Brawls in at least five jails have left two men dead, more than 25 hospitalized and 125 others injured since Feb. 4. Here’s a look:

Feb. 4: One dead, 50 are injured in riot at North County Correctional Facility (NCCF).

Feb. 5: Ten inmates are hurt as 170 Latinos and 35 blacks fight at the Pitchess Detention Center North, next to NCCF. Sheriff Lee Baca announces segregation of blacks and Latinos there -- allowed in emergencies under a U.S. Supreme Court ruling.

Feb. 7: Baca says some of the more dangerous inmates will move in March to Twin Towers.

Feb. 8: Nineteen inmates at Pitchess and 10 at Men’s Central Jail are injured.

Feb. 9: About 200 inmates fight in two dorms after a clergy and media group visits NCCF.

Feb. 12: An inmate dies in Men’s Central Jail and 90 brawl at the Pitchess North facility.

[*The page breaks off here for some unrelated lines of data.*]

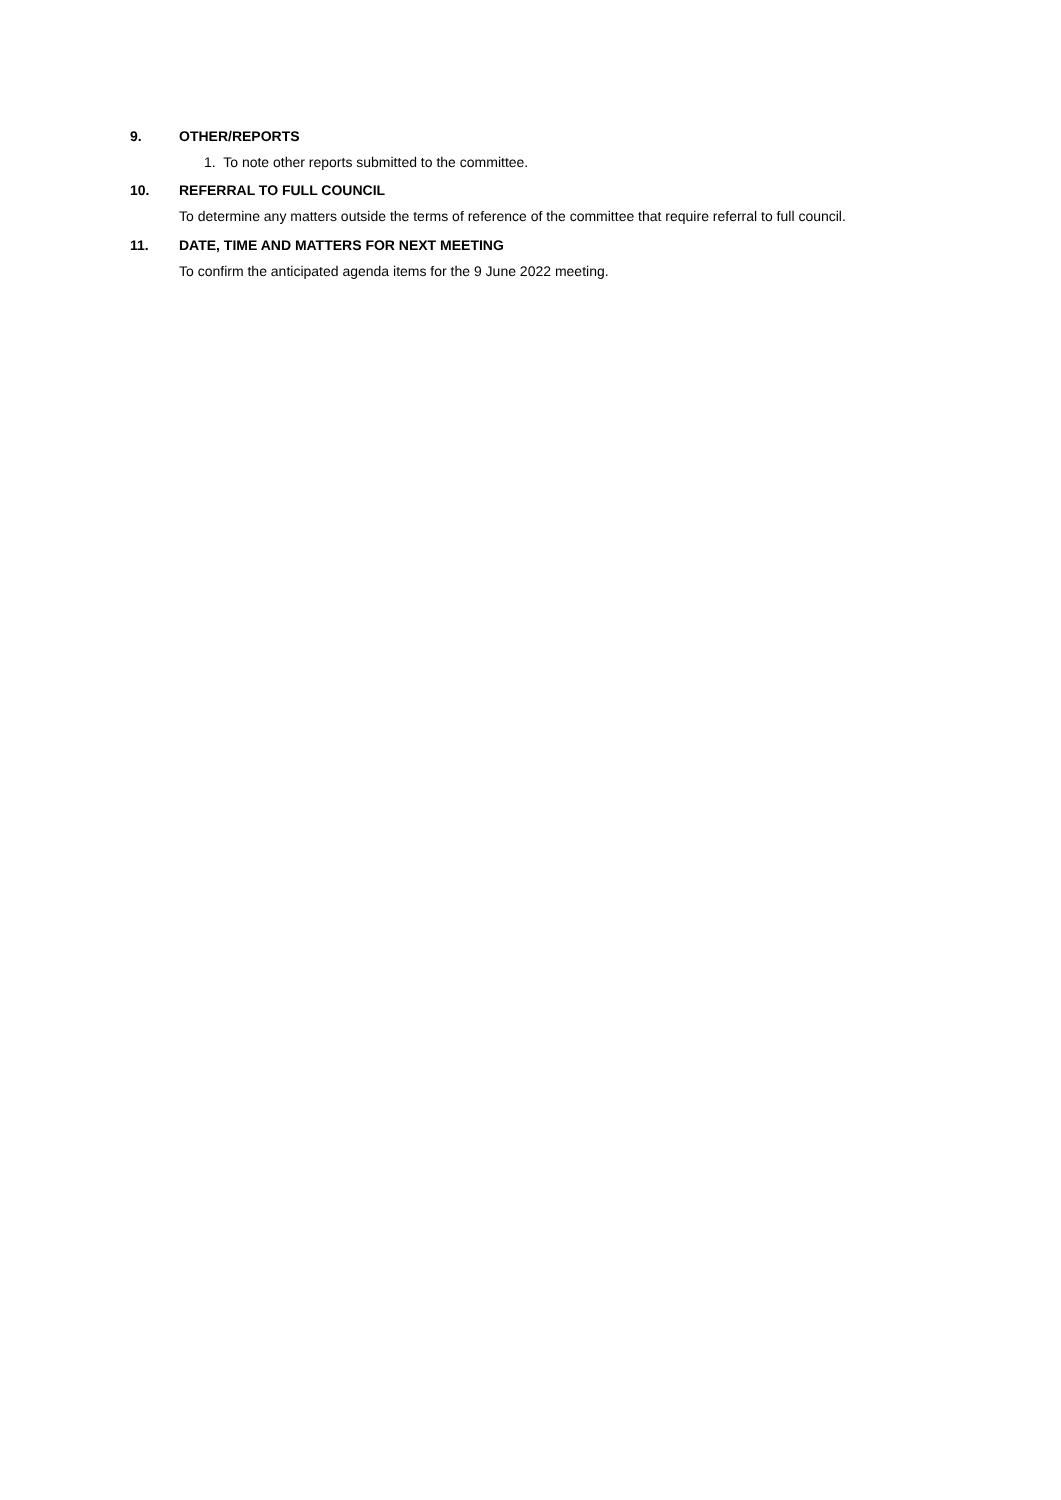9. OTHER/REPORTS
1. To note other reports submitted to the committee.
10. REFERRAL TO FULL COUNCIL
To determine any matters outside the terms of reference of the committee that require referral to full council.
11. DATE, TIME AND MATTERS FOR NEXT MEETING
To confirm the anticipated agenda items for the 9 June 2022 meeting.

Feb. 16: Baca says he will initially seek charges against 21 inmates, including seven suspects in the first death. Most of the suspected shot-callers in the fights at Pitchess have been moved out of dorms and into cells.

Feb. 27: Inmates scuffle in processing area at NCCF.

Feb. 28: One inmate hospitalized, 13 others injured as 94 inmates brawl at NCCF.